• **Quoted text**
◇ ◇ ◇
# Track AFX vs Tyco



## Jafo (Apr 22, 2005)

looking for some help. Been a long time since i raced on the HOPRA circuit. Im going to build a large 4 lane layout on 5 by 15 table.( alread built) I have a ton of tyco track but wonder if I should switch to Tomy/afx or just try to find more tyco track. I heard theres an adaptor from Tyco to Tomy. any thoughts and suggestions appriciated!
thanks!


----------



## roadrner (Jul 21, 1999)

Better selection of curvers with the TOMY. More options for layouts. rr


----------



## dlw (Aug 17, 1999)

Tomy has a better curve selection as stated, and a deeper slot. But Tyco has its good points.... Even lane spacing, and smoother than Tomy. There is an aftermarket 15" and 6" curve made for Tyco track. Tomy came out with an 18" curve, so if you want to get those, you'll have to get those Lifelike track adapters.


----------



## Hornet (Dec 1, 2005)

Tyco Pro's:equal lane spacing
:better rail quality
:less warpage of straights then Tomy
:fits together better as a 4 lane track
:Grandcheapskate has piles of big radius curves,lol

Tomy Pro's:more curve selection then Tyco
:deeper guide-pin slot
:better electrical connection

Tyco track usually lasts longer then Tomy (lots of 20 yr old tyco tracks still kicking around,never yet seen a Tomy track make more then 10 yrs,before the rails were wore-out)
Try to stay away from Tomy to Tyco adapter tracks,the lane spacing is wider on Tyco then Tomy.
Tomy lately seems to be the track of choice,but if you've got piles of Tyco track,i'd stay with it,no point in setting fire to your money :wave:


----------



## Hornet (Dec 1, 2005)
◇ ◇ ◇
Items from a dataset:
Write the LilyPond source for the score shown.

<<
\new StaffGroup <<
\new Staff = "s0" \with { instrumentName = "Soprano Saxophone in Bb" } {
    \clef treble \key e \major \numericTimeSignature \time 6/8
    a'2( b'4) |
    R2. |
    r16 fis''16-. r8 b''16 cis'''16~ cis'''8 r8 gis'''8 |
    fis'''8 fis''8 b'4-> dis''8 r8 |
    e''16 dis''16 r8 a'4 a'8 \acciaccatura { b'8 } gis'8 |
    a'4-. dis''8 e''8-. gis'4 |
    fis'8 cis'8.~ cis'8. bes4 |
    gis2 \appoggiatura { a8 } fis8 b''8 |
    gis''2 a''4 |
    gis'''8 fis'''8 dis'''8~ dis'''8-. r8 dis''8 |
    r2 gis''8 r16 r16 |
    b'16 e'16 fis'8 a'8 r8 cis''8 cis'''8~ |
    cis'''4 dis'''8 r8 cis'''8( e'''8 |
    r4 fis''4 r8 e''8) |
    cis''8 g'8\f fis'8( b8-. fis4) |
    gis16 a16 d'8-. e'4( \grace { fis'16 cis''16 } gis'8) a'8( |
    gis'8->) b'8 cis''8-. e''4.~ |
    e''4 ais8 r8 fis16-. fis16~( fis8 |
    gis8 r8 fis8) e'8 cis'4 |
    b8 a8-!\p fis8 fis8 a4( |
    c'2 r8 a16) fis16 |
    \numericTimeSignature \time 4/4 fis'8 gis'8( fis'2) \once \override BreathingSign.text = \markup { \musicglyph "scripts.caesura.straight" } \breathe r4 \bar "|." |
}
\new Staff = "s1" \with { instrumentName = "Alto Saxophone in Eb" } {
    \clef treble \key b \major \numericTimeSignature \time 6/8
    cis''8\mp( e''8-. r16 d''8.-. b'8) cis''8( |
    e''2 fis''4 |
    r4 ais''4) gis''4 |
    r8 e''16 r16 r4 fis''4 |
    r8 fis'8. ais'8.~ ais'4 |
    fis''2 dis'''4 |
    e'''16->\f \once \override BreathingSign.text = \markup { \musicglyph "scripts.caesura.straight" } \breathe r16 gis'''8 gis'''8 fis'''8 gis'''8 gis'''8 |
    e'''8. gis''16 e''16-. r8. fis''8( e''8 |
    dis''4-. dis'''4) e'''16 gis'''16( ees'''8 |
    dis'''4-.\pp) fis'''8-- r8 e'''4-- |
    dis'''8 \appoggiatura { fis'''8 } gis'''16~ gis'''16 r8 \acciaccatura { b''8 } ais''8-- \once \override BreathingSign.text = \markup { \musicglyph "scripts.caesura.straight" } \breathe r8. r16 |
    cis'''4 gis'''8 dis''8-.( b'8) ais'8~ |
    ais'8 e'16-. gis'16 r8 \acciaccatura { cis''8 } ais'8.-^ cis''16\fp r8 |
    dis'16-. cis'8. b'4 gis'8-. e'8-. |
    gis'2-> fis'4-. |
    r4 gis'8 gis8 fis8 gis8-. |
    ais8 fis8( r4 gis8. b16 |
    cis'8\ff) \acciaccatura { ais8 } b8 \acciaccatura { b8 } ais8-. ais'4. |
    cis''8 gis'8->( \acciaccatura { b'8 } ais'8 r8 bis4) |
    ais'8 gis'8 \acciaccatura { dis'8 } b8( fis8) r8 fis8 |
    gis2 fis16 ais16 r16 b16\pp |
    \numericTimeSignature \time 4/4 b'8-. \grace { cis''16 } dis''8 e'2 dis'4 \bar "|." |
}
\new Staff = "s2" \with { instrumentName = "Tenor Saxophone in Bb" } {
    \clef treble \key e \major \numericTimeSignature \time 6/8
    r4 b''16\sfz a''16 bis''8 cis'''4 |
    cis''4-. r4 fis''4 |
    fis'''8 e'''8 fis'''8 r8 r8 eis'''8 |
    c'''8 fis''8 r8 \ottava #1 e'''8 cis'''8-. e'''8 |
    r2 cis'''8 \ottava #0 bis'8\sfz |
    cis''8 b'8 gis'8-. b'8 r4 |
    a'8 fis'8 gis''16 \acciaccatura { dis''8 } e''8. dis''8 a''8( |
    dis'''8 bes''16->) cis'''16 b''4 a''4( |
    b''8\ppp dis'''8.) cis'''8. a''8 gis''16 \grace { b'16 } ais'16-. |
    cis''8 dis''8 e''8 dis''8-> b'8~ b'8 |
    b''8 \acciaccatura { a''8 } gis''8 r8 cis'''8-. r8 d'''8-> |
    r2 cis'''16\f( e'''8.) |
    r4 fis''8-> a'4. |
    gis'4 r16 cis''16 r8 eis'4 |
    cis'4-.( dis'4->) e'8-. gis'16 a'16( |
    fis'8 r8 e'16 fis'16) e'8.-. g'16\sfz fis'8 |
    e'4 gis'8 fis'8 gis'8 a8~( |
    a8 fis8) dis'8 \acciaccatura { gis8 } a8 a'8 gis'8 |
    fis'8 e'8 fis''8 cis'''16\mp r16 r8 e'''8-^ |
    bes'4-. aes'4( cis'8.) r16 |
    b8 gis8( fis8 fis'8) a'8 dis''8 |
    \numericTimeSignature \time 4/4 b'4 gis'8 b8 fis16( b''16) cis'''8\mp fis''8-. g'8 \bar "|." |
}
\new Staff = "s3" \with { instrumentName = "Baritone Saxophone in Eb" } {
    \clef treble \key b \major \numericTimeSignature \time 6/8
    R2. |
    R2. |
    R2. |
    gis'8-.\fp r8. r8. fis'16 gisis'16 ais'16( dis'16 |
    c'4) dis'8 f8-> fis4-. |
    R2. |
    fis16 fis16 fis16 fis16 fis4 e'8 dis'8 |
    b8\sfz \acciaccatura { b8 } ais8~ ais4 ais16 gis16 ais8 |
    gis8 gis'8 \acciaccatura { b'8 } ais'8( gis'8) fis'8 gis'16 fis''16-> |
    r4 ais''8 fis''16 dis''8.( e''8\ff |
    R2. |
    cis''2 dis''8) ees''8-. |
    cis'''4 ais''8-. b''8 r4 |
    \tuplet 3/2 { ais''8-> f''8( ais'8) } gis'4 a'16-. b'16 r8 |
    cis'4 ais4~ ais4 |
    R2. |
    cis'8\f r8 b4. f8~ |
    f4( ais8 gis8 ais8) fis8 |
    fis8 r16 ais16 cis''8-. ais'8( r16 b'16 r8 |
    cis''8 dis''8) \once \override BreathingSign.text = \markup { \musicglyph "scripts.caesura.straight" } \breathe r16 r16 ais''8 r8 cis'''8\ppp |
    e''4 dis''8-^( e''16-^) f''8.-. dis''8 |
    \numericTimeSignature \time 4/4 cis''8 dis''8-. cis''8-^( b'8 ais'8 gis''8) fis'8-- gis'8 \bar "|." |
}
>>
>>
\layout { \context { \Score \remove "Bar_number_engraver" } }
◇ ◇ ◇
• **Set exercise 1**
From Hornet's post in the forum thread comparing track, list each point given under "Tyco Pro's".
• **Set exercise 2**
Extract every line of the records that contains the string "BreathingSign", matching case exactly.

• **Correct response 1**
- equal lane spacing
- better rail quality
- less warpage of straights then Tomy
- fits together better as a 4 lane track
- Grandcheapskate has piles of big radius curves

• **Correct response 2**
    \numericTimeSignature \time 4/4 fis'8 gis'8( fis'2) \once \override BreathingSign.text = \markup { \musicglyph "scripts.caesura.straight" } \breathe r4 \bar "|." |
    e'''16->\f \once \override BreathingSign.text = \markup { \musicglyph "scripts.caesura.straight" } \breathe r16 gis'''8 gis'''8 fis'''8 gis'''8 gis'''8 |
    dis'''8 \appoggiatura { fis'''8 } gis'''16~ gis'''16 r8 \acciaccatura { b''8 } ais''8-- \once \override BreathingSign.text = \markup { \musicglyph "scripts.caesura.straight" } \breathe r8. r16 |
    cis''8 dis''8) \once \override BreathingSign.text = \markup { \musicglyph "scripts.caesura.straight" } \breathe r16 r16 ais''8 r8 cis'''8\ppp |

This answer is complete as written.